HOW TO COMPLETE THIS TASK — Extract exactly the lines from the top of the records through the line containing "van kinderen bij", and keep pictures out of the copy.

DATA RECORDS —
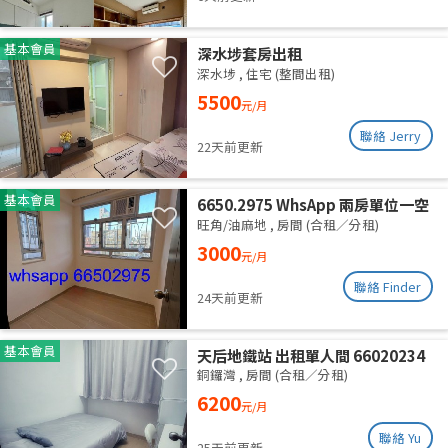
基本會員
深水埗套房出租
深水埗
,
住宅 (整間出租)
5500
元/月
聯絡 Jerry
22天前更新
基本會員
6650.2975 WhsApp 兩房單位一空
房 旺角 287呎 全新裝修 分租 合租
旺角/油麻地
,
房間 (合租／分租)
性別不限 高層有𨋢 四通八達 三面大
3000
元/月
窗 空氣流通 乾淨安靜 包wifi水電
聯絡 Finder
24天前更新
基本會員
天后地鐵站 出租單人間 66020234
銅鑼灣
,
房間 (合租／分租)
6200
元/月
聯絡 Yu
25天前更新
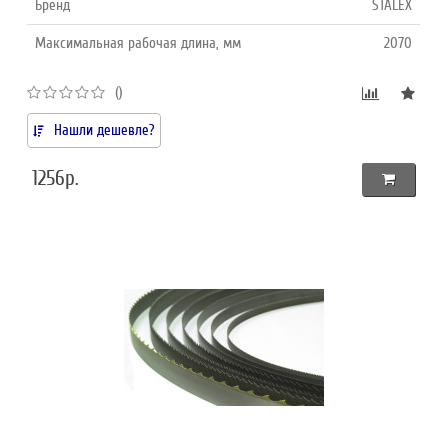
Бренд
STALEX
Максимальная рабочая длина, мм
2070
()
Нашли дешевле?
1256р.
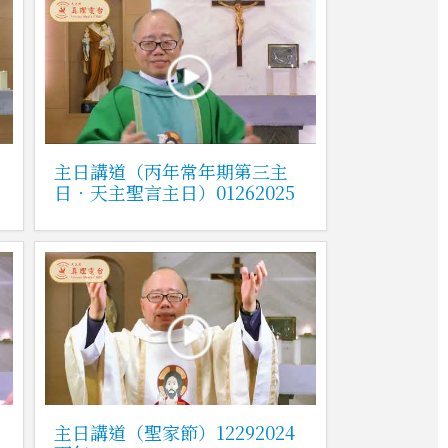
主日講道（丙年常年期第三主
日．天主聖言主日）01262025
主日講道（聖家節）12292024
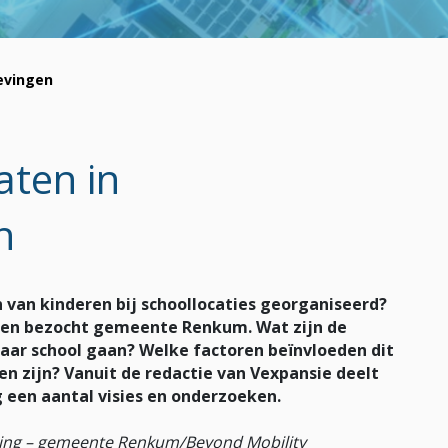
evingen
aten in
n
 van kinderen bij schoollocaties georganiseerd?
n en bezocht gemeente Renkum. Wat zijn de
naar school gaan? Welke factoren beïnvloeden dit
n zijn? Vanuit de redactie van Vexpansie deelt
g een aantal visies en onderzoeken.
ering – gemeente Renkum/Beyond Mobility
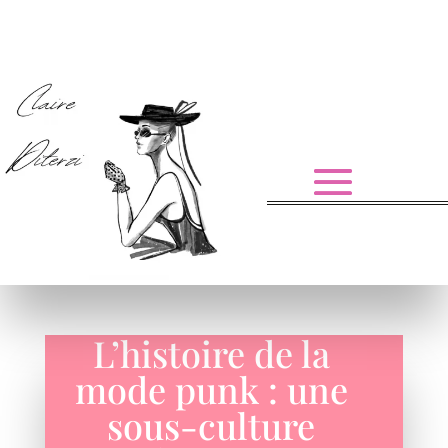
L’histoire de la
mode punk : une
sous-culture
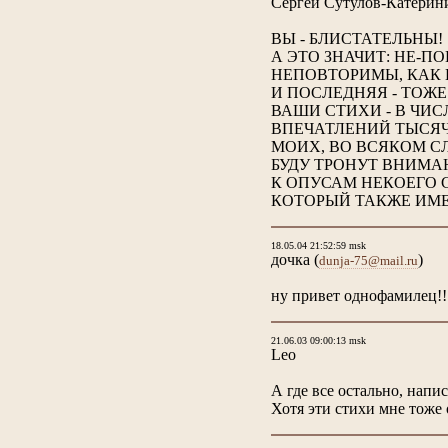
Сергей Сутулов-Катерин
ВЫ - БЛИСТАТЕЛЬНЫ!
А ЭТО ЗНАЧИТ: НЕ-ПОВ
НЕПОВТОРИМЫ, КАК 
И ПОСЛЕДНЯЯ - ТОЖЕ
ВАШИ СТИХИ - В ЧИ
ВПЕЧАТЛЕНИЙ ТЫСЯЧ
МОИХ, ВО ВСЯКОМ С
БУДУ ТРОНУТ ВНИМА
К ОПУСАМ НЕКОЕГО 
КОТОРЫЙ ТАКЖЕ ИМЕЕ
18.05.04 21:52:59 msk
дочка
(
)
dunja-75@mail.ru
ну привет однофамилец!!
21.06.03 09:00:13 msk
Leo
А где все остально, напи
Хотя эти стихи мне тоже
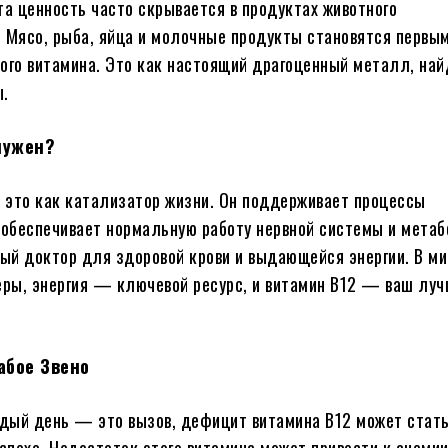
та ценность часто скрывается в продуктах животного
 Мясо, рыба, яйца и молочные продукты становятся первы
ого витамина. Это как настоящий драгоценный металл, най
ы.
нужен?
 это как катализатор жизни. Он поддерживает процессы
 обеспечивает нормальную работу нервной системы и мета
й доктор для здоровой крови и выдающейся энергии. В ми
еры, энергия — ключевой ресурс, и витамин B12 — ваш лу
абое Звено
ждый день — это вызов, дефицит витамина B12 может стат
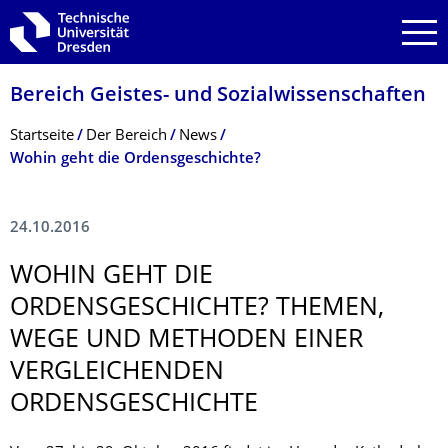
Zur Hauptnavigation springen
Zur Suche springen
Zum Inhalt springen
Bereich Geistes- und Sozialwissenschaf­ten
Breadcrumb-Menü
Startseite
Der Bereich
News
Wohin geht die Ordensgeschichte?
24.10.2016
WOHIN GEHT DIE
ORDENSGESCHICH­TE? THEMEN,
WEGE UND METHODEN EINER
VERGLEICHENDEN
ORDENSGESCHICH­TE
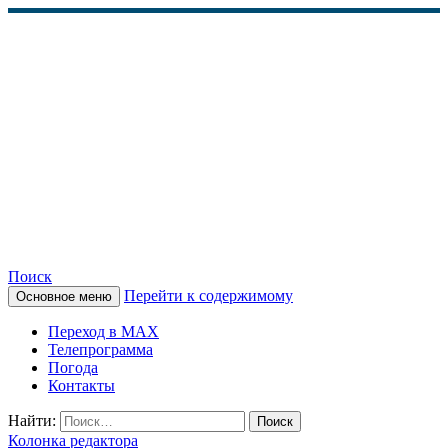
Поиск
Перейти к содержимому
Основное меню
КАМЧАТСКОЕ
Переход в MAX
ИНФОРМАЦИОННОЕ
Телепрограмма
Погода
АГЕНТСТВО (КИА
Контакты
«ВЕСТИ»)
Найти:
Колонка редактора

RESPONSE AREA —
基本會員
深水埗套房出租
深水埗
,
住宅 (整間出租)
5500
元/月
聯絡 Jerry
22天前更新
基本會員
6650.2975 WhsApp 兩房單位一空
房 旺角 287呎 全新裝修 分租 合租
旺角/油麻地
,
房間 (合租／分租)
性別不限 高層有𨋢 四通八達 三面大
3000
元/月
窗 空氣流通 乾淨安靜 包wifi水電
聯絡 Finder
24天前更新
基本會員
天后地鐵站 出租單人間 66020234
銅鑼灣
,
房間 (合租／分租)
6200
元/月
聯絡 Yu
25天前更新
Бренд
STALEX
Максимальная рабочая длина, мм
2070
()
Нашли дешевле?
1256р.
主日講道（丙年常年期第三主
日．天主聖言主日）01262025
主日講道（聖家節）12292024
evingen
aten in
n
 van kinderen bij schoollocaties georganiseerd?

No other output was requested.